Knocking at the door woke me up.
‘Noria?’ I heard Sanja’s voice from the veranda. ‘Are you home?’
‘Just a minute,’ I called and scrambled to my feet.
I looked out of the window. The sun was shining brightly into the garden. I slipped my feet into my sandals and walked a little shakily to open the front door. Sanja was standing on the veranda, holding four empty waterskins bound together in her hand.
‘I sent you a message earlier,’ she said. ‘I thought maybe you forgot to reply, but I came as we agreed.’
I had completely forgotten that she was coming. I glanced at the message-pod on the wall. Indeed, the red light was flashing. I swept hair back from my face.
‘I didn’t hear anything,’ I said. ‘What time is it?’
‘Not that late,’ Sanja said. ‘Nine at most. I’m a bit early anyway.’
I opened the door wider and stepped aside. Sanja came in with her waterskins and removed her insect hood. I only noticed now that she was holding a mail pouch woven of seagrass, which she handed to me.
‘I ran into the mailman in the village. When he heard I was on my way here, he gave this for me to carry. Said it would spare him the walk.’
I took the mail pouch. Because I was certain it was from my mother, I opened it right away. Inside was a message-pod, slightly battered, but still in relatively good condition, and no letter of any kind.
‘Strange,’ I said, and Sanja’s expression revealed that she agreed. ‘Are you sure it is for me?’
‘That’s what the mailman said.’
I tried to switch the message-pod on, but the screen remained dark.
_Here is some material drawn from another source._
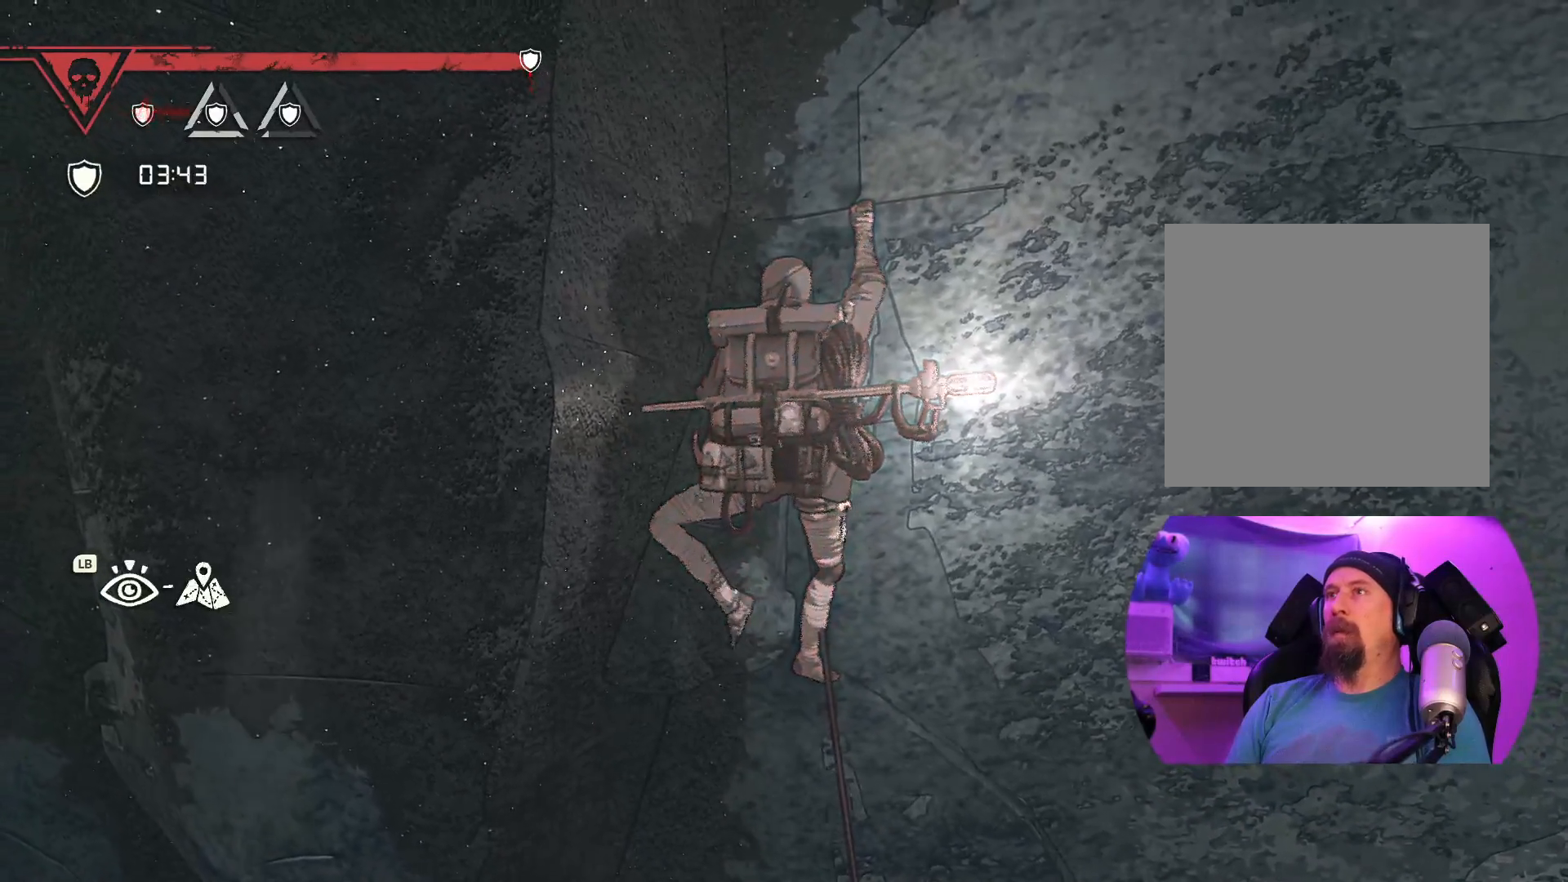
{"dt_ms": 500, "buttons": [], "left_stick": "center", "right_stick": "center", "events": [[267, "left_stick", "up-right"], [417, "left_stick", "center"]]}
‘The battery must be empty,’ Sanja said.
I felt like a rustling, hollow shell, and realised I had not eaten since yesterday morning.
‘Would you like tea?’
Sanja nodded and followed me to the kitchen. I placed the message-pod on the windowsill, where it was in direct sunlight. It wouldn’t take long to charge. When the water was hot and the tea was steaming in the cups on the table, I put my finger on the message-pod screen. The display flashed. Sanja had been right. The screen switched on and the recogniser was reading my fingerprint. There was nothing unusual about this: all message-pods had been coded to recognise the user’s account or family account by the fingerprint, and in theory every registered citizen could use their account on any message-pod available. Yet the name that appeared on the display was not mine. Aino Vanamo , the message-pod announced. The birth year was the same as mine, but the date was not. The place of birth was recorded as Xinjing.
‘What is it?’ Sanja asked and got up from her seat to look at the message-pod. Her eyebrows rose when she saw the screen.
‘You try,’ I prompted. Sanja placed her finger on the screen. Sanja Valama , the display told me. I put my finger on the display again, and the identification for Aino Vanamo reappeared.